_Directions_: In the piece on traffic calming, revise the stretch from "The concept —" through "Impalas, and Beetles." by putting "trial program" in place of "pilot project".

_Source passage_:
------------------------------------------------------------------------
I’VE BEEN thinking about alligators a lot lately. Haven’t we all?
There’s the video of a scuffle between a wild horse and an alligator at a state park in Florida. And the South Carolina family’s encounter with a 9-foot long gator that “climbed a 15-foot staircase, broke open a screen, and barged into their enclosed porch on Easter Sunday,” according to NBC News.
I’ve enjoyed reading accounts of the alligator uprising because, like most people who live in Savannah, my risk of being chomped is minimal. But what if gator attacks were a problem in Savannah? Would we support an effort that would significantly reduce people’s chances of gator-related deaths and injuries?
Or would we oppose it because it would not completely eliminate alligator aggression? I would hope not, but that’s the stance some folks seem to take toward projects that would protect their friends and neighbors from the very real threat of traffic crashes.
I’ve been puzzled by comments about the proposed traffic calming measures for Whitaker and Drayton streets that seem to suggest it is unwise to even attempt to slow traffic and improve safety because, well, cars just move too fast on those streets.
The concept — which was offered by the Savannah Development and Renewal Authority and backed by a coalition of other organizations, but rejected by city council — wasn’t perfect. However, it was a reasonable approach to reducing crashes.
And since it was a temporary pilot project, problems could be identified before any changes are made permanent. We would be able to measure how effective it would be in protecting people from alligators, or in this case, Mustangs, Impalas, and Beetles.
------------------------------------------------------------------------
_Dataset content_:
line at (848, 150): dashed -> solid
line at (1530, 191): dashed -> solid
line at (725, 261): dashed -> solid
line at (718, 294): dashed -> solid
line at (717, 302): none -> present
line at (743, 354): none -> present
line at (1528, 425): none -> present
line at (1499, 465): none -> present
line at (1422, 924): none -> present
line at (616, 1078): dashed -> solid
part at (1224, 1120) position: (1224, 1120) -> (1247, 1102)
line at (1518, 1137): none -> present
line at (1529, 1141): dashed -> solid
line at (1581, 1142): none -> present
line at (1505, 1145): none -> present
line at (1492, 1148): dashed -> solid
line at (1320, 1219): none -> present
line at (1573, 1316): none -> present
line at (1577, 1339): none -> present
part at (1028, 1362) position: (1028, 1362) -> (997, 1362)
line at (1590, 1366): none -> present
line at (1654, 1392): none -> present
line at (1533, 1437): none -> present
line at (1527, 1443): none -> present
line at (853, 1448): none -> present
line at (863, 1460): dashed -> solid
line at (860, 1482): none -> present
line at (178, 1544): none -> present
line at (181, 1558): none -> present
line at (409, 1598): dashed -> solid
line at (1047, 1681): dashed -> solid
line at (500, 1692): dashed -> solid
------------------------------------------------------------------------
_Response_:
The concept — which was offered by the Savannah Development and Renewal Authority and backed by a coalition of other organizations, but rejected by city council — wasn’t perfect. However, it was a reasonable approach to reducing crashes.
And since it was a temporary trial program, problems could be identified before any changes are made permanent. We would be able to measure how effective it would be in protecting people from alligators, or in this case, Mustangs, Impalas, and Beetles.